**About this exercise:** Only one stretch of the data is wanted: the line containing "is a photomicrograph", the line containing "brown stain shows", and every line between them, copied exactly.

**Task data:**
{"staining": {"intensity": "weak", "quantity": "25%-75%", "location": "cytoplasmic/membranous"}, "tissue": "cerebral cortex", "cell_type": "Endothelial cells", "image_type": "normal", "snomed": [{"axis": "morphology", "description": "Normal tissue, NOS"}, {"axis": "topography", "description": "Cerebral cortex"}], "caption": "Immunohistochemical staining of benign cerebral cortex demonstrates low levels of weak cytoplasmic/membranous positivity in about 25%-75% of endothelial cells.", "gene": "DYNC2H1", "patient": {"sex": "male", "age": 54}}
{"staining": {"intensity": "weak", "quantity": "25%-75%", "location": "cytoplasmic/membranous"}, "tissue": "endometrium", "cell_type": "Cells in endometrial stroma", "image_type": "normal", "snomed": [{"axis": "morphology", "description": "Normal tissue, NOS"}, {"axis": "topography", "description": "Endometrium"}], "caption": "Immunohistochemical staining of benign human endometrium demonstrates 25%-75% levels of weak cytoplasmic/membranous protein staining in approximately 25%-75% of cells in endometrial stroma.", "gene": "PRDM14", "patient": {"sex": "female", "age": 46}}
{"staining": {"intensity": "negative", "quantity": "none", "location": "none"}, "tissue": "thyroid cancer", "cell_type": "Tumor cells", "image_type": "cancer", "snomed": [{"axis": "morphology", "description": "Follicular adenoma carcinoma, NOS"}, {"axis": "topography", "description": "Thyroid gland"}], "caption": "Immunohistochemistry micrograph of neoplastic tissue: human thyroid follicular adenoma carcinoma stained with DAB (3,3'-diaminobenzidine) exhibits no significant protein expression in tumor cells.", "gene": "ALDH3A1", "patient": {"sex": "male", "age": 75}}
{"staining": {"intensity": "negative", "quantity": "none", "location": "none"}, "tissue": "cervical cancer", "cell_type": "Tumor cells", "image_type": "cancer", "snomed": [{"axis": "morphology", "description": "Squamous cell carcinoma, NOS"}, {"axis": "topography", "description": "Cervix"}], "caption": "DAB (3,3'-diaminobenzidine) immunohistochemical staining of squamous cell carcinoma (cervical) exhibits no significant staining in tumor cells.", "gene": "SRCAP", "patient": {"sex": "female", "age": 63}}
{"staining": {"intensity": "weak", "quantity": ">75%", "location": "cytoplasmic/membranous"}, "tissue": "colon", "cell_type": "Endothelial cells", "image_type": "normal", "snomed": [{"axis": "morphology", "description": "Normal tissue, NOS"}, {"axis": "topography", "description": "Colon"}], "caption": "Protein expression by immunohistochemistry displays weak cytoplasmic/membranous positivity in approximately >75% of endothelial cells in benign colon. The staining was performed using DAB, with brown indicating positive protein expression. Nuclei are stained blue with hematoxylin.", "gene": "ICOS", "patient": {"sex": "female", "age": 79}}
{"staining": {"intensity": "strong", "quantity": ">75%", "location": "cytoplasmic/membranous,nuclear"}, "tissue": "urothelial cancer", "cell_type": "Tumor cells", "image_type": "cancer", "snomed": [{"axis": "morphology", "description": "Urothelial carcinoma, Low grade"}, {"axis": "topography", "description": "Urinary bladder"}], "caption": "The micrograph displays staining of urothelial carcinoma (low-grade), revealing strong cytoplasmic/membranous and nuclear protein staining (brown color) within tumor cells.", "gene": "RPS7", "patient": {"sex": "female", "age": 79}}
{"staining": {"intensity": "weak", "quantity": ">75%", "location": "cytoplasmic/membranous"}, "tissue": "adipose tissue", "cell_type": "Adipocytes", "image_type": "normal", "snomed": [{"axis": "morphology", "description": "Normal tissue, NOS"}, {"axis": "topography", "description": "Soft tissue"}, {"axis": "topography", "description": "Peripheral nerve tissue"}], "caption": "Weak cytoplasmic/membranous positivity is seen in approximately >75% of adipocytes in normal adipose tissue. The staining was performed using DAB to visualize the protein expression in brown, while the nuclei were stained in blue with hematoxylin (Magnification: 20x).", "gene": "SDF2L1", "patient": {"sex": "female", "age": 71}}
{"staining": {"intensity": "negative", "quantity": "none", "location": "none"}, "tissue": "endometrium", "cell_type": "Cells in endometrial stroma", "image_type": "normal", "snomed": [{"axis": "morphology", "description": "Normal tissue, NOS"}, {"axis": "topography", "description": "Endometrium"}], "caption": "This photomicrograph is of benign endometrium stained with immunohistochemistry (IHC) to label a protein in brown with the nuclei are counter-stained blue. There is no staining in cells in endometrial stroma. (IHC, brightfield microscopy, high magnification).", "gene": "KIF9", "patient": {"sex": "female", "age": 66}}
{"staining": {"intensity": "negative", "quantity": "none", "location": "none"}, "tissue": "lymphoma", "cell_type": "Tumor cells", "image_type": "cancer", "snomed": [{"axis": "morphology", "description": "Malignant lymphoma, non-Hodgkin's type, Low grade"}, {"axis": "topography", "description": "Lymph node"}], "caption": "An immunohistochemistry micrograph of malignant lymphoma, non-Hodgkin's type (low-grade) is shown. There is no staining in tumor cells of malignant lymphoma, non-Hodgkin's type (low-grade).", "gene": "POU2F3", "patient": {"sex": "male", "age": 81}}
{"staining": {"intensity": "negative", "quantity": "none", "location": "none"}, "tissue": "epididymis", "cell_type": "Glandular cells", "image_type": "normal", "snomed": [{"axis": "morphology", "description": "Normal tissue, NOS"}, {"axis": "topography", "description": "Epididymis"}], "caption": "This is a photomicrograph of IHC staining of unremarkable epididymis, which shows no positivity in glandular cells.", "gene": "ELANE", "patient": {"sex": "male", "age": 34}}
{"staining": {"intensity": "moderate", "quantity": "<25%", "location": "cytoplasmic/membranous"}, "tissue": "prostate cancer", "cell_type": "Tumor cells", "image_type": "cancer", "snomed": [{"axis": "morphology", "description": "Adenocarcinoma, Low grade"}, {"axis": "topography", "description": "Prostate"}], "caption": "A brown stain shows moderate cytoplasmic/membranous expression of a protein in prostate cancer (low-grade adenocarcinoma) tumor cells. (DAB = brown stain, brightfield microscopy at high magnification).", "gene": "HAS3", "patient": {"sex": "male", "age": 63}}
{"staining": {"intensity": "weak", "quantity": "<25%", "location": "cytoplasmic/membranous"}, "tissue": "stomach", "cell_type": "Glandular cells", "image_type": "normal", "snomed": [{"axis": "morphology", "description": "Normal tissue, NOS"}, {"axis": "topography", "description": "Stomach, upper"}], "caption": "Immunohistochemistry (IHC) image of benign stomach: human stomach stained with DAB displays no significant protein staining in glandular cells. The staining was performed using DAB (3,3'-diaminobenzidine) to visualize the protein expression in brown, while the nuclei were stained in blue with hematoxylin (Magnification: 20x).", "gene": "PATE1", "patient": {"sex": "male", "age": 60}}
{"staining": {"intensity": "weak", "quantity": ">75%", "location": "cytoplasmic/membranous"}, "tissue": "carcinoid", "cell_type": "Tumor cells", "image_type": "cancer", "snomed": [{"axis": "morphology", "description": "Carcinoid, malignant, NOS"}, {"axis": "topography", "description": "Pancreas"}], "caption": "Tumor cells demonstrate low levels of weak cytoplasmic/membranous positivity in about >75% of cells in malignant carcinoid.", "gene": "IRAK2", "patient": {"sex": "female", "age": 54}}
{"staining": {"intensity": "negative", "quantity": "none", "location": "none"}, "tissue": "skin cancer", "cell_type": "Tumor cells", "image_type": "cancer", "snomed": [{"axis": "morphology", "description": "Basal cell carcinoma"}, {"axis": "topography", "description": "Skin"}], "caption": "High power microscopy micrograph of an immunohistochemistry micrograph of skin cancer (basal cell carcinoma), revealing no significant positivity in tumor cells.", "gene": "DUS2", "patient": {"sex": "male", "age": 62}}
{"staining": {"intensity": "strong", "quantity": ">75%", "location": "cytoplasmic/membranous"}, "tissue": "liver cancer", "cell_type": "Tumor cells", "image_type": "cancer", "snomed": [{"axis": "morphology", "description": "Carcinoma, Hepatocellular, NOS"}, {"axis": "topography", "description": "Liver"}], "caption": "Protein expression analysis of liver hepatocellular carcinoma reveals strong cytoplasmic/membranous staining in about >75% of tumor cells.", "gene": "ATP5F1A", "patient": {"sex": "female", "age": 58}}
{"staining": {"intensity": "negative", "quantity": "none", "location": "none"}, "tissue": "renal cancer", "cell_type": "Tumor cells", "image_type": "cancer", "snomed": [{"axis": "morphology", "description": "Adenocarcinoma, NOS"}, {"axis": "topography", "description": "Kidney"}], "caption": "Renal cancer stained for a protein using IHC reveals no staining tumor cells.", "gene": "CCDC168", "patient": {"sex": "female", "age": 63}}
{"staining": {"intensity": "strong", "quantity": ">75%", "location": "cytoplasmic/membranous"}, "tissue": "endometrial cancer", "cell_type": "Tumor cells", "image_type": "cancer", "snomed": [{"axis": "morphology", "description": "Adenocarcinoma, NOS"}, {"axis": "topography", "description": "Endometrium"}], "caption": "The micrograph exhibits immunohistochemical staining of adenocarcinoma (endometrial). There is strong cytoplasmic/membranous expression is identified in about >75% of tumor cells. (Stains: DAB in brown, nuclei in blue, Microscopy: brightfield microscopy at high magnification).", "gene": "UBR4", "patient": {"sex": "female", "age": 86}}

**Result of this task:**
{"staining": {"intensity": "negative", "quantity": "none", "location": "none"}, "tissue": "epididymis", "cell_type": "Glandular cells", "image_type": "normal", "snomed": [{"axis": "morphology", "description": "Normal tissue, NOS"}, {"axis": "topography", "description": "Epididymis"}], "caption": "This is a photomicrograph of IHC staining of unremarkable epididymis, which shows no positivity in glandular cells.", "gene": "ELANE", "patient": {"sex": "male", "age": 34}}
{"staining": {"intensity": "moderate", "quantity": "<25%", "location": "cytoplasmic/membranous"}, "tissue": "prostate cancer", "cell_type": "Tumor cells", "image_type": "cancer", "snomed": [{"axis": "morphology", "description": "Adenocarcinoma, Low grade"}, {"axis": "topography", "description": "Prostate"}], "caption": "A brown stain shows moderate cytoplasmic/membranous expression of a protein in prostate cancer (low-grade adenocarcinoma) tumor cells. (DAB = brown stain, brightfield microscopy at high magnification).", "gene": "HAS3", "patient": {"sex": "male", "age": 63}}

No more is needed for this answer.